By Obaydur RahmanPublished 6 months ago 3 min read

A Breakthrough in Food Technology

In a quest to address the pressing issue of food insecurity on a global scale, two enterprising students in Qatar have pioneered a groundbreaking 3D printer that manufactures vegetables. Mohammad Annan, aged 20, and Lujain Al Mansoori, aged 21, have ingeniously harnessed artificially grown vegetable cells and UV light to create a prototype of an edible carrot, a feat never before achieved with vegetables.

A Triumph at the Qatar Development Bank Event

These two information systems students from Doha's Carnegie Mellon University showcased their pioneering invention at the Business Incubation and Acceleration Hackathon held in August, organized by the Qatar Development Bank. Notably, they clinched the top prize in the FoodTech category.

Crafting a 3D Printer from Scratch

Annan and Al Mansoori embarked on a journey of innovation by constructing their own 3D printer from the ground up. They scoured the globe for the necessary components, striving to design a machine that could revolutionize vegetable production.

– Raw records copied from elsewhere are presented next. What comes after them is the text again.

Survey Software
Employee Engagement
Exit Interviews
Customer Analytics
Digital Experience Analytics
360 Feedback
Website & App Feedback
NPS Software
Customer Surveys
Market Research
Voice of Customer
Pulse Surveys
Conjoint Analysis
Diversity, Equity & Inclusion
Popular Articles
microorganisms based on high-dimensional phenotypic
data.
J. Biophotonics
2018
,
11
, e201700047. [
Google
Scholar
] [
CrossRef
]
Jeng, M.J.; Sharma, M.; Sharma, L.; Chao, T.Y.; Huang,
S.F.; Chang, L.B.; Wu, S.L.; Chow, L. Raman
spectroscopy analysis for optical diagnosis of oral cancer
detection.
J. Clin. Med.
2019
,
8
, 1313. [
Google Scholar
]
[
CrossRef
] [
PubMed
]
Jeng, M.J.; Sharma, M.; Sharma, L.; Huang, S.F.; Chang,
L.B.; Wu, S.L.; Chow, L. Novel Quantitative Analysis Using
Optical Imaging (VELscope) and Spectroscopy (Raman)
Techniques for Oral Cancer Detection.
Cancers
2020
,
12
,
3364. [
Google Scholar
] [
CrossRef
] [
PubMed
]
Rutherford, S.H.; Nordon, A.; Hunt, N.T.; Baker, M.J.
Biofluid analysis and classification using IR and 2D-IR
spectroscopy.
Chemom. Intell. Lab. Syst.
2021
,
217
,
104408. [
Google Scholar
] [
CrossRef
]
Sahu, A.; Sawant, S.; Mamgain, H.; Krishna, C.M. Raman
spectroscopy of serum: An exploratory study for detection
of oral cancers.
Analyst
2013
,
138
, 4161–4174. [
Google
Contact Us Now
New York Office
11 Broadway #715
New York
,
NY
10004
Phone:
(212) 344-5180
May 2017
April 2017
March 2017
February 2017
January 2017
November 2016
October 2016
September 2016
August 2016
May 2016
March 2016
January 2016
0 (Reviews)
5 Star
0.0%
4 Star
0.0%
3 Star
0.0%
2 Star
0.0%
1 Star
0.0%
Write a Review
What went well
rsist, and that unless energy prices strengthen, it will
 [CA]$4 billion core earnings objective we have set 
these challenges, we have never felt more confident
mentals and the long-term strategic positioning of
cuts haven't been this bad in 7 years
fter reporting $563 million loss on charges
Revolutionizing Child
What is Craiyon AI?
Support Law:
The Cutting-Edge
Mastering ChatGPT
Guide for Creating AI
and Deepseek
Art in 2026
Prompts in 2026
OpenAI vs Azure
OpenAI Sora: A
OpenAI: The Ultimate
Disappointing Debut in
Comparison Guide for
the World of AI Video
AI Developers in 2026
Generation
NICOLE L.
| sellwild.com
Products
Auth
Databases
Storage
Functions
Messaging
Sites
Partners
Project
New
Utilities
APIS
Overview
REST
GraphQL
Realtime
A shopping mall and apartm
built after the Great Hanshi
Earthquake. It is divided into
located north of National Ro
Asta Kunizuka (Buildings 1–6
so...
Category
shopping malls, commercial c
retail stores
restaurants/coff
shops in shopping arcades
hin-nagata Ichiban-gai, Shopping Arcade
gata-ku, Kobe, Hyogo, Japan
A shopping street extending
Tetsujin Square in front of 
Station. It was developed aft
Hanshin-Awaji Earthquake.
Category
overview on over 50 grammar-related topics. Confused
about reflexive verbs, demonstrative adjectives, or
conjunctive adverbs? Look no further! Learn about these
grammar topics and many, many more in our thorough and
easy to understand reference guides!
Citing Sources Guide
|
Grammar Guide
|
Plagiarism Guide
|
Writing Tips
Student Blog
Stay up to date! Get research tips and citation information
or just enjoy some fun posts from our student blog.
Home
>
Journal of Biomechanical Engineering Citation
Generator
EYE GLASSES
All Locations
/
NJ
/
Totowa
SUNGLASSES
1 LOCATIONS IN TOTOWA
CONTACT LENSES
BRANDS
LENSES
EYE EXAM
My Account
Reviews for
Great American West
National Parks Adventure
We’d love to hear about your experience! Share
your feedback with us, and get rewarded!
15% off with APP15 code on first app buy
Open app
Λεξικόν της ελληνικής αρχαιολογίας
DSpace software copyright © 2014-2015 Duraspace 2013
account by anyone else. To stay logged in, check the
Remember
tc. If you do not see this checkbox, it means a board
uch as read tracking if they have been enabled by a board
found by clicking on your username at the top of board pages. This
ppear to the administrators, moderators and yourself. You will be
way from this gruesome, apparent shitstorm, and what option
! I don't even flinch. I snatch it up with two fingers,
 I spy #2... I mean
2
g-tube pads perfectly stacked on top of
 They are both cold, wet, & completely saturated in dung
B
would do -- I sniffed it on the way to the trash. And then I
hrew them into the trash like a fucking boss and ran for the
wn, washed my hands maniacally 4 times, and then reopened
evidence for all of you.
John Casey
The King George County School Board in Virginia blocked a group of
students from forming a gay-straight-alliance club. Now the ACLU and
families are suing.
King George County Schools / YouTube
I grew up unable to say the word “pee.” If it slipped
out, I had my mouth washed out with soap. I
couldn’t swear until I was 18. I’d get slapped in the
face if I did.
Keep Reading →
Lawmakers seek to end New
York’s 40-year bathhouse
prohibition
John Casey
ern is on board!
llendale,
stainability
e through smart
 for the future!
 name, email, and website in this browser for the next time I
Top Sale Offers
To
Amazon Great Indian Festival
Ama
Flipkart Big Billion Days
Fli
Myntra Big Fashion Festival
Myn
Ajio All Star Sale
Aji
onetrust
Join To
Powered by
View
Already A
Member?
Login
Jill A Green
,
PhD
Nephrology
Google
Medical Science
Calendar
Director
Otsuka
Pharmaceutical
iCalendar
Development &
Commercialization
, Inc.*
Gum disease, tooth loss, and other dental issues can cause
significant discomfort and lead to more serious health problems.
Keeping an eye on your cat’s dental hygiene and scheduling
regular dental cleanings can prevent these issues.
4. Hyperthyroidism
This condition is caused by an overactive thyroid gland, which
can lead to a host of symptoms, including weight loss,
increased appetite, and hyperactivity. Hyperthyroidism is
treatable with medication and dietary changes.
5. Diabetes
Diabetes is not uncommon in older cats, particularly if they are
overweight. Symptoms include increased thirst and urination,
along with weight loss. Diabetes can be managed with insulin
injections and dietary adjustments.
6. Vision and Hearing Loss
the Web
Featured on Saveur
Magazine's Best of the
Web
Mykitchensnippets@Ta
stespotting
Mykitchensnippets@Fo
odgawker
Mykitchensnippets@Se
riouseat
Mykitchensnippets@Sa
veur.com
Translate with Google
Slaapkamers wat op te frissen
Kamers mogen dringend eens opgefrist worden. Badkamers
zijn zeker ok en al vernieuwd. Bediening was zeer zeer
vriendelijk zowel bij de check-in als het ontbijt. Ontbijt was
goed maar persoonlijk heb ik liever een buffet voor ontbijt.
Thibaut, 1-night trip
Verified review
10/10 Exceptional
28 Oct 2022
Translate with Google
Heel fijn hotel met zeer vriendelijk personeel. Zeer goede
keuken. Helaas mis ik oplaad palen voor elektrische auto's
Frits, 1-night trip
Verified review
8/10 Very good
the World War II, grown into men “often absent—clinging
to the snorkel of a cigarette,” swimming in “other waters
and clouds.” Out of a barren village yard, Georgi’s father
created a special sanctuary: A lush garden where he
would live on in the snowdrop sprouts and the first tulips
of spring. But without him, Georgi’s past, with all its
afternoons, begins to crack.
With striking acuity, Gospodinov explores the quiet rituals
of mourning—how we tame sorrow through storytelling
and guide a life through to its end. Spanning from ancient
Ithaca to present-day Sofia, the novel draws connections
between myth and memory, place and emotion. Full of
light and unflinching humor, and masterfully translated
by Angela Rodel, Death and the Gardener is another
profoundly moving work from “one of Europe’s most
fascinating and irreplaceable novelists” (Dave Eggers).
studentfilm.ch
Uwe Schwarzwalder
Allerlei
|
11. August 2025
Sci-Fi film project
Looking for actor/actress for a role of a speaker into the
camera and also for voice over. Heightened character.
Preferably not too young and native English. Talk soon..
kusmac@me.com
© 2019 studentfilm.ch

Pushing the Boundaries of 3D Printing

Prior to their invention, 3D-printed edibles were primarily produced using purees of conventionally grown fruits or vegetables, typically to cater to individuals with dietary restrictions. However, these methods proved inadequate for large-scale production. Annan and Al Mansoori have pushed the envelope by building on masked stereolithography technology, which utilizes ultraviolet light to set the "inks." This innovation allows for swift and efficient bulk printing, a significant improvement over existing 3D printing techniques.

A Game-Changing Technology

"[Our] technology supports mass production because it uses ultraviolet light. While UV light printing with resin has been done before, using edible materials is a novel development," Annan explained. They have faced the challenge of making their technology accessible to the general public, acknowledging that it can seem complex.

Addressing the Challenge of Limited Arable Land

In a country like Qatar, where only 2.5 percent of the land is suitable for agriculture, the reliance on imports for food is a substantial concern. Annan noted that Qatar had been working to reduce this dependence by growing its own food, despite the considerable costs of converting non-agricultural land into arable land. The duo saw 3D printing and lab-grown vegetables as a viable alternative.

The Science Behind It

Utilizing a process known as plant cell culture, vegetable cells are cultivated and multiplied in sterile laboratory conditions. These cells are then transformed into UV-sensitive printer ink for use in their revolutionary machine. The cells can be molded and printed into the shape of a carrot or any other preferred form with the 3D printer.

The Future of Lab-Grown Produce

While carrots served as their initial proof of concept, Al Mansoori shared their vision of extending their technology to rare and climate-specific fruits and vegetables. The nutritional value of their 3D-printed carrot matches that of conventionally grown carrots, as they meticulously replicate the soil's environment in their lab.

Tackling Global Food Insecurity

In a world where 735 million people currently face hunger, and 122 million more have been pushed into hunger due to factors like the COVID-19 pandemic, climate change, and global conflicts, addressing food insecurity is paramount. Al Mansoori emphasized that 3D-printed food could be a cost-effective solution. Since production doesn't rely on vast amounts of land or maintenance costs, 3D-printed carrots can be produced at a lower cost. For instance, they can sell 3kg of 3D-printed carrots for 10 riyals, making them an affordable alternative.

A Vision for Widespread Adoption

Al Mansoori and Annan aspire to see 3D food printers utilized everywhere, from restaurants to supermarkets and even hospitals. Their goal is simple yet profound: to make food accessible to people all over the world.